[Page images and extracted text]
═══
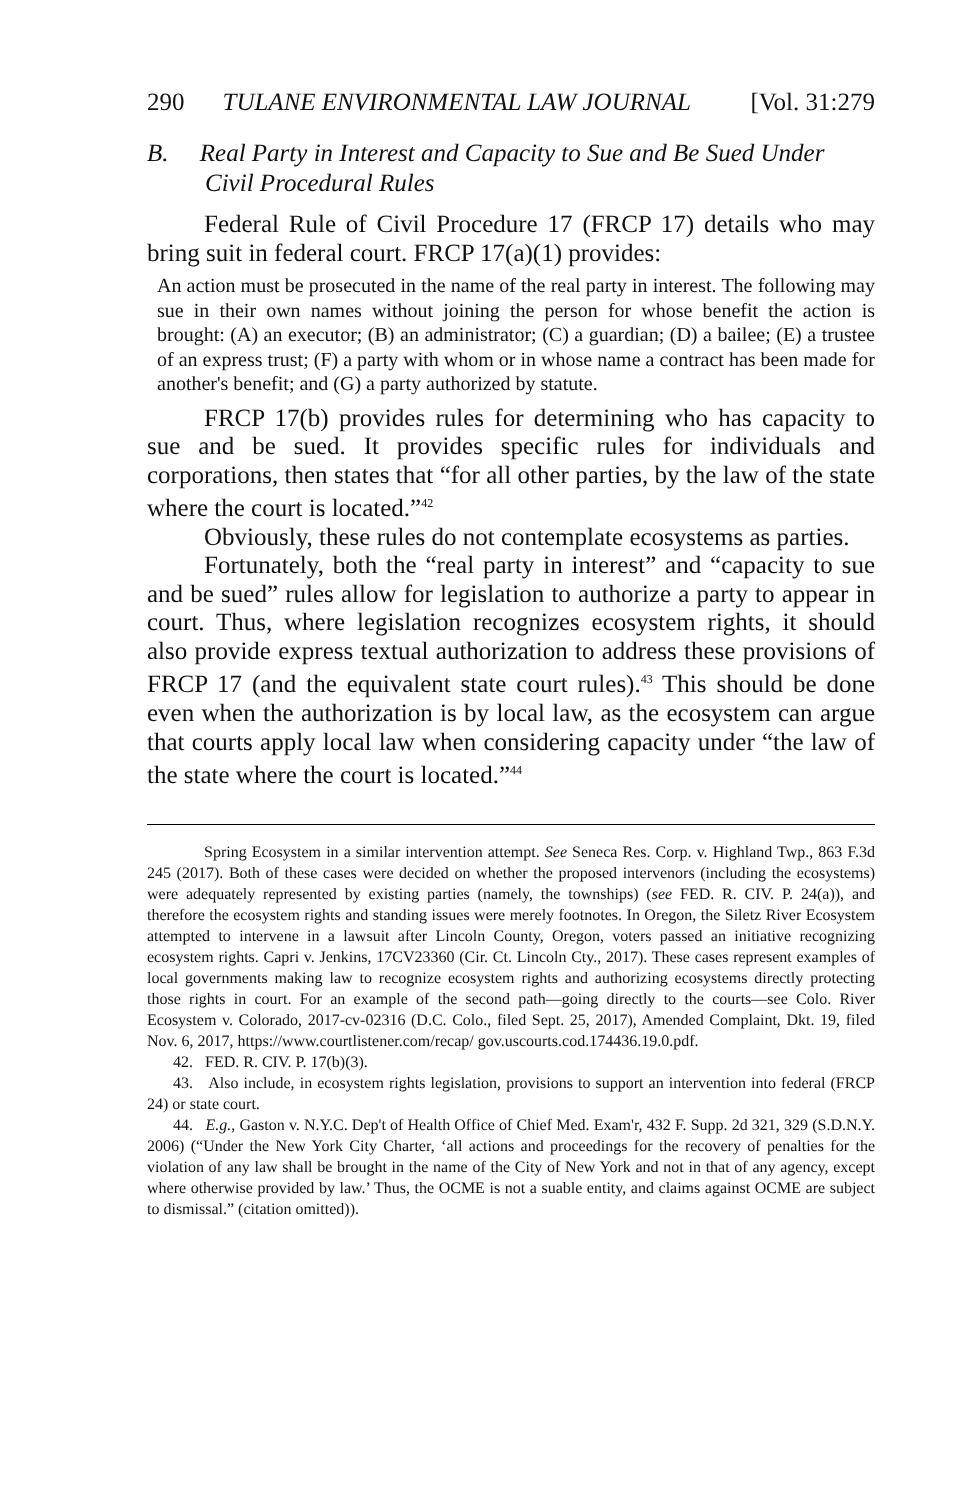290 TULANE ENVIRONMENTAL LAW JOURNAL [Vol. 31:279
B. Real Party in Interest and Capacity to Sue and Be Sued Under Civil Procedural Rules
Federal Rule of Civil Procedure 17 (FRCP 17) details who may bring suit in federal court. FRCP 17(a)(1) provides:
An action must be prosecuted in the name of the real party in interest. The following may sue in their own names without joining the person for whose benefit the action is brought: (A) an executor; (B) an administrator; (C) a guardian; (D) a bailee; (E) a trustee of an express trust; (F) a party with whom or in whose name a contract has been made for another's benefit; and (G) a party authorized by statute.
FRCP 17(b) provides rules for determining who has capacity to sue and be sued. It provides specific rules for individuals and corporations, then states that “for all other parties, by the law of the state where the court is located.”<sup>42</sup>
Obviously, these rules do not contemplate ecosystems as parties.
Fortunately, both the “real party in interest” and “capacity to sue and be sued” rules allow for legislation to authorize a party to appear in court. Thus, where legislation recognizes ecosystem rights, it should also provide express textual authorization to address these provisions of FRCP 17 (and the equivalent state court rules).<sup>43</sup> This should be done even when the authorization is by local law, as the ecosystem can argue that courts apply local law when considering capacity under “the law of the state where the court is located.”<sup>44</sup>
Spring Ecosystem in a similar intervention attempt. See Seneca Res. Corp. v. Highland Twp., 863 F.3d 245 (2017). Both of these cases were decided on whether the proposed intervenors (including the ecosystems) were adequately represented by existing parties (namely, the townships) (see FED. R. CIV. P. 24(a)), and therefore the ecosystem rights and standing issues were merely footnotes. In Oregon, the Siletz River Ecosystem attempted to intervene in a lawsuit after Lincoln County, Oregon, voters passed an initiative recognizing ecosystem rights. Capri v. Jenkins, 17CV23360 (Cir. Ct. Lincoln Cty., 2017). These cases represent examples of local governments making law to recognize ecosystem rights and authorizing ecosystems directly protecting those rights in court. For an example of the second path—going directly to the courts—see Colo. River Ecosystem v. Colorado, 2017-cv-02316 (D.C. Colo., filed Sept. 25, 2017), Amended Complaint, Dkt. 19, filed Nov. 6, 2017, https://www.courtlistener.com/recap/ gov.uscourts.cod.174436.19.0.pdf.
42. FED. R. CIV. P. 17(b)(3).
43. Also include, in ecosystem rights legislation, provisions to support an intervention into federal (FRCP 24) or state court.
44. E.g., Gaston v. N.Y.C. Dep't of Health Office of Chief Med. Exam'r, 432 F. Supp. 2d 321, 329 (S.D.N.Y. 2006) (“Under the New York City Charter, ‘all actions and proceedings for the recovery of penalties for the violation of any law shall be brought in the name of the City of New York and not in that of any agency, except where otherwise provided by law.’ Thus, the OCME is not a suable entity, and claims against OCME are subject to dismissal.” (citation omitted)).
═══
▸ What the task requires: Identify the lines in the entries above that contain "ecosystems", then copy them out.

▸ Reply to the task:
Obviously, these rules do not contemplate ecosystems as parties.
Spring Ecosystem in a similar intervention attempt. See Seneca Res. Corp. v. Highland Twp., 863 F.3d 245 (2017). Both of these cases were decided on whether the proposed intervenors (including the ecosystems) were adequately represented by existing parties (namely, the townships) (see FED. R. CIV. P. 24(a)), and therefore the ecosystem rights and standing issues were merely footnotes. In Oregon, the Siletz River Ecosystem attempted to intervene in a lawsuit after Lincoln County, Oregon, voters passed an initiative recognizing ecosystem rights. Capri v. Jenkins, 17CV23360 (Cir. Ct. Lincoln Cty., 2017). These cases represent examples of local governments making law to recognize ecosystem rights and authorizing ecosystems directly protecting those rights in court. For an example of the second path—going directly to the courts—see Colo. River Ecosystem v. Colorado, 2017-cv-02316 (D.C. Colo., filed Sept. 25, 2017), Amended Complaint, Dkt. 19, filed Nov. 6, 2017, https://www.courtlistener.com/recap/ gov.uscourts.cod.174436.19.0.pdf.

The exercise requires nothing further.